Investor Nelson Peltz concerned many at Procter & Gamble (NASDAQ:$PG) when he announced his strategic plan to boost shareholder value. Specifically, his plan could lead to higher costs, lower profits, and the potential breakup of the company.
Peltz’s Trian Partners released its long-awaited proposal on Wednesday, calling for P&G to be restructured into “three largely autonomous business units under a lean holding company”. Trian is P&G’s fifth-largest shareholder, who has been locked in a prolonged battle with the consumer products conglomerate.
P&G’s immediate response: “Mr. Peltz’s suggestions would be value destructive, and we believe it represents another example of his misguided view of P&G’s business.”
In fact, the company had already studied several organizational structures, including the one proposed by Peltz, and concluded generally negative results.
It comes as no surprise that Peltz has been seeking a board seat at P&G for some time now.

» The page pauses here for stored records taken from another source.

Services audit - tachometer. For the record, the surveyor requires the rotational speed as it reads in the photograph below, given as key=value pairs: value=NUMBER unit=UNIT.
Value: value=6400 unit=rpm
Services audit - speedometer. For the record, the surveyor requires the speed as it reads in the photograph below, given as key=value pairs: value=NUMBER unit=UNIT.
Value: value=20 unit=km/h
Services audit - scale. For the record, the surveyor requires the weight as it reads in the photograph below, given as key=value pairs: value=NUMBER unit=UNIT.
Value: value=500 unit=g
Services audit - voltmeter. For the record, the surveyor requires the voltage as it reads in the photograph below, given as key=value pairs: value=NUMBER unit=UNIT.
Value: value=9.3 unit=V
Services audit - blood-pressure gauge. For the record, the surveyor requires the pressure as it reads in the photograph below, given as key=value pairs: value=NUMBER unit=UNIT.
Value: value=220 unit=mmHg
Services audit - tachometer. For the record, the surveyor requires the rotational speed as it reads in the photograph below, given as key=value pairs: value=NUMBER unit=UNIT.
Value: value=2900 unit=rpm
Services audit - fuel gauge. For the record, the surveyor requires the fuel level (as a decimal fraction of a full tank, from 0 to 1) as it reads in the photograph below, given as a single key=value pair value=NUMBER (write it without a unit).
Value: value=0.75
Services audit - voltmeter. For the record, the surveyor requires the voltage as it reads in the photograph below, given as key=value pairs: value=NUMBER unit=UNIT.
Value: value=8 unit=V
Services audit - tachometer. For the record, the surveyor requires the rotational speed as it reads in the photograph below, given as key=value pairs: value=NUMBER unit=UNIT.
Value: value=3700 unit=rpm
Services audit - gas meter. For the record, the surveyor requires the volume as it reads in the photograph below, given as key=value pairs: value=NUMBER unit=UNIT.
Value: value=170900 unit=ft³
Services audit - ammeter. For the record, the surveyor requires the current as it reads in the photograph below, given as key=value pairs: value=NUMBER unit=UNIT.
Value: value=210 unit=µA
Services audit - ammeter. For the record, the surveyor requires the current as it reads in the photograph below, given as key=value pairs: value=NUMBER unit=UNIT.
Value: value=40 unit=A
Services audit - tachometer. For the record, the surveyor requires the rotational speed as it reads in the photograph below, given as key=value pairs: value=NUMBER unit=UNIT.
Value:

However, he has been turned down due to irreconcilable differences with the company’s management.
P&G states: “The board evaluated Mr. Peltz against its previously identified list of desired skills and experiences and concluded that he did not fill a current need.” Additionally, the company refused to give positive recommendations about Peltz.
On Oct. 10th, the shareholders will vote on whether or not Peltz will be added to the board.
Interestingly, P&G’s shares have risen 5.5% since Peltz announced his stake.